**Assignment:** The entries follow. Copy every line in which "left" appears.

Top of Stored data

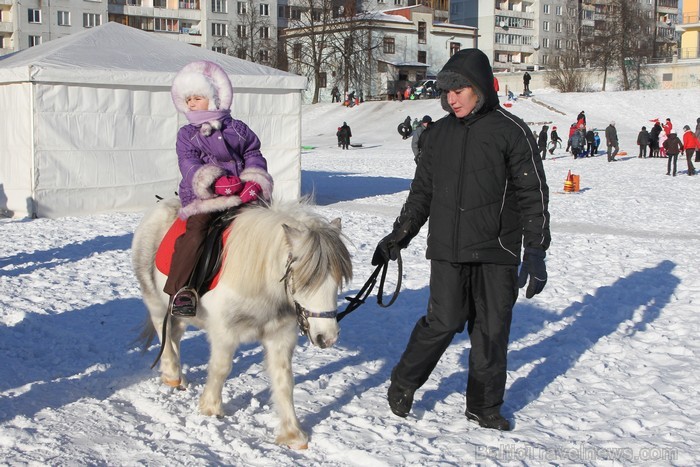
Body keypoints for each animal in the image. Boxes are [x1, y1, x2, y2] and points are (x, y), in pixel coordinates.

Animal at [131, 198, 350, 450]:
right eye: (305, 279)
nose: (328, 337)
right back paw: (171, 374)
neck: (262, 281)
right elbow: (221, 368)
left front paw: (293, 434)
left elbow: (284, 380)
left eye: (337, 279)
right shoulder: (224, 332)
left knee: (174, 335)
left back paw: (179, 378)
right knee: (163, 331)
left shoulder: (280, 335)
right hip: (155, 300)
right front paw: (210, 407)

Bottom of Stored data

**Answer to the problem:**
left front paw: (293, 434)
left elbow: (284, 380)
left eye: (337, 279)
left knee: (174, 335)
left back paw: (179, 378)
left shoulder: (280, 335)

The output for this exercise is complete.